### WORK INSTRUCTION
After locating the line that contains "List each element's", restate it and each later line word for word through the end of the records.

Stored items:
******************************
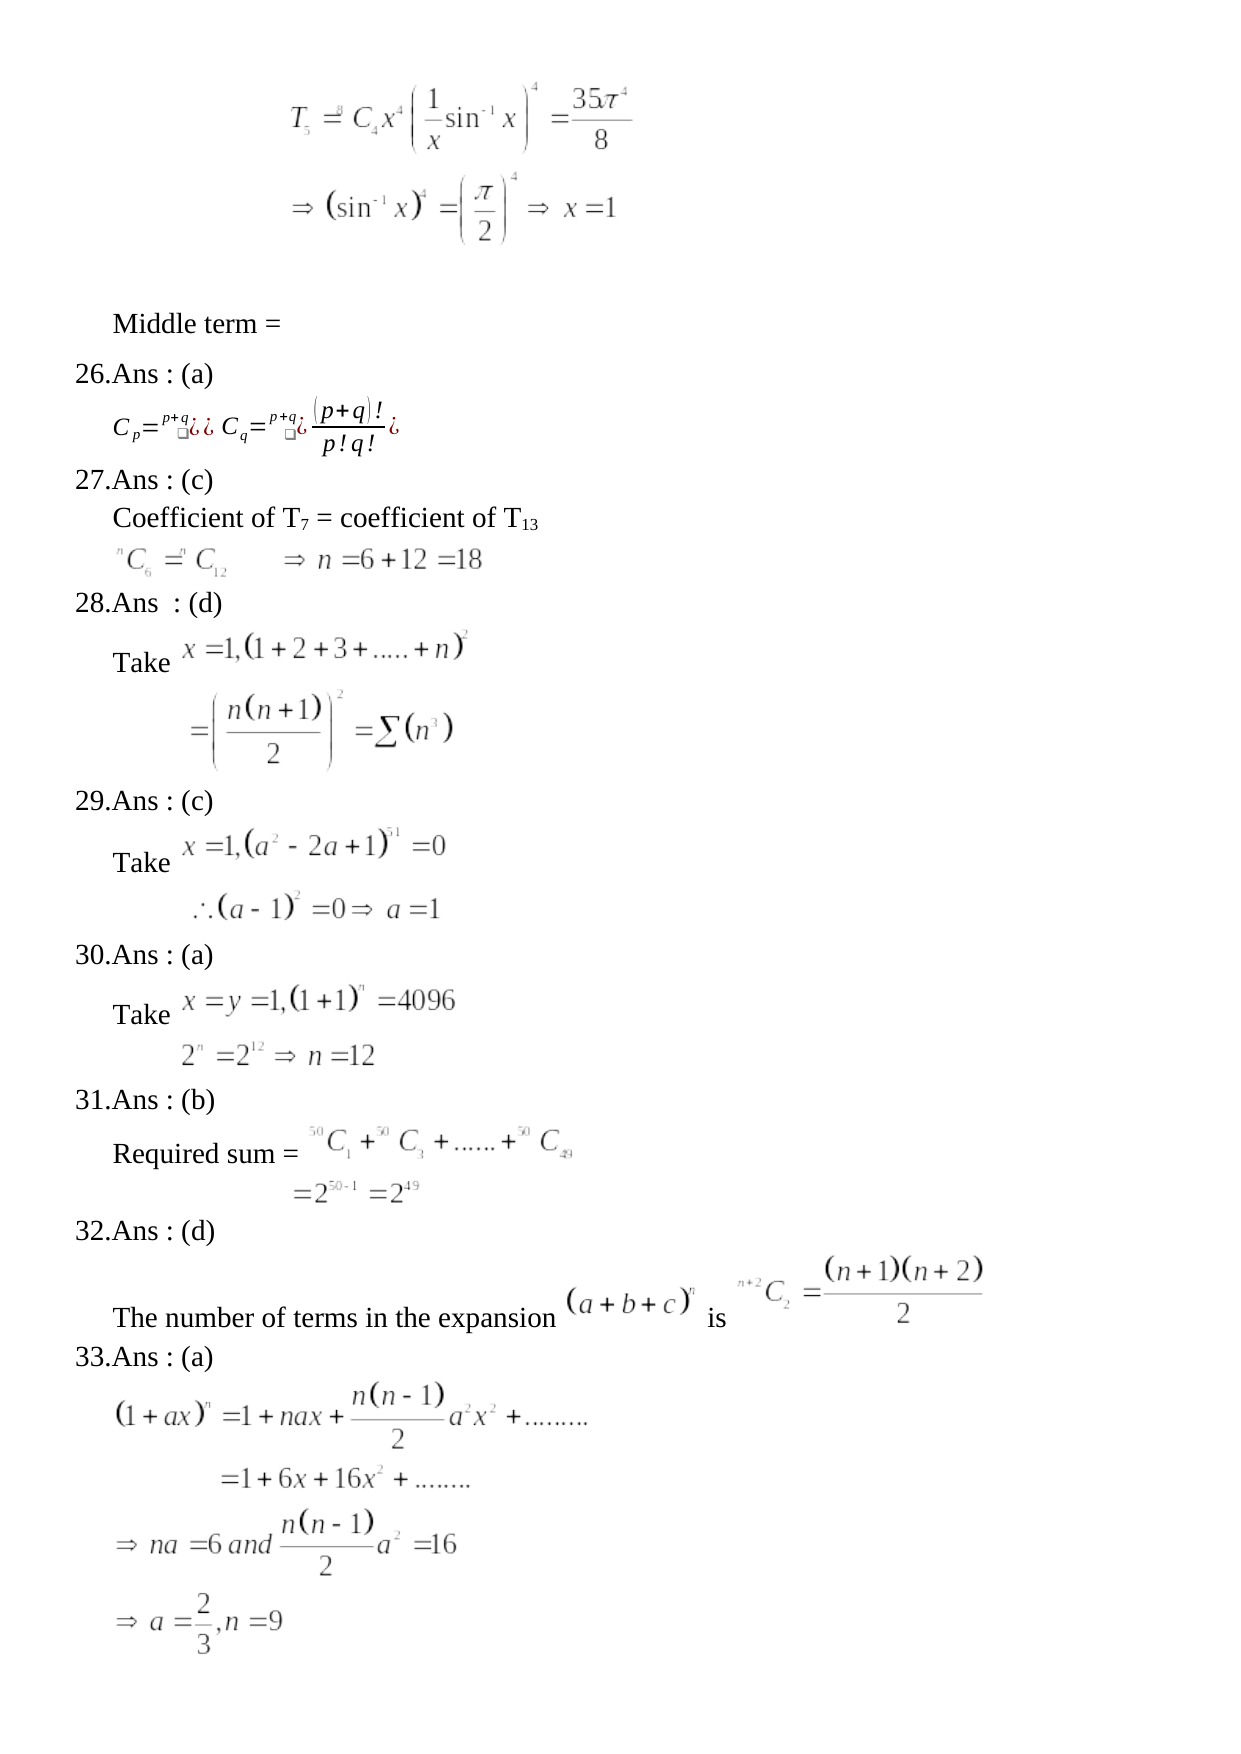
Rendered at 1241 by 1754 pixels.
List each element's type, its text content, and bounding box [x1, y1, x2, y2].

list Coefficient of T7 = coefficient of T13 [112, 501, 1165, 534]
list The number of terms in the expansion is [112, 1251, 1165, 1334]
list Middle term = [112, 75, 1165, 339]
text 26.Ans : (a) [75, 356, 1165, 390]
text 30.Ans : (a) [75, 937, 1165, 971]
text 33.Ans : (a) [75, 1339, 1165, 1373]
text 32.Ans : (d) [75, 1213, 1165, 1246]
list Required sum = [112, 1121, 1165, 1169]
text 29.Ans : (c) [75, 783, 1165, 816]
list Take [112, 821, 1165, 879]
text 31.Ans : (b) [75, 1082, 1165, 1116]
list Take [112, 976, 1165, 1031]
text 28.Ans : (d) [75, 585, 1165, 619]
list Take [112, 624, 1165, 679]
text 27.Ans : (c) [75, 462, 1165, 496]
******************************
### OUTPUT FOR THIS EXERCISE
List each element's type, its text content, and bounding box [x1, y1, x2, y2].

list Coefficient of T7 = coefficient of T13 [112, 501, 1165, 534]
list The number of terms in the expansion is [112, 1251, 1165, 1334]
list Middle term = [112, 75, 1165, 339]
text 26.Ans : (a) [75, 356, 1165, 390]
text 30.Ans : (a) [75, 937, 1165, 971]
text 33.Ans : (a) [75, 1339, 1165, 1373]
text 32.Ans : (d) [75, 1213, 1165, 1246]
list Required sum = [112, 1121, 1165, 1169]
text 29.Ans : (c) [75, 783, 1165, 816]
list Take [112, 821, 1165, 879]
text 31.Ans : (b) [75, 1082, 1165, 1116]
list Take [112, 976, 1165, 1031]
text 28.Ans : (d) [75, 585, 1165, 619]
list Take [112, 624, 1165, 679]
text 27.Ans : (c) [75, 462, 1165, 496]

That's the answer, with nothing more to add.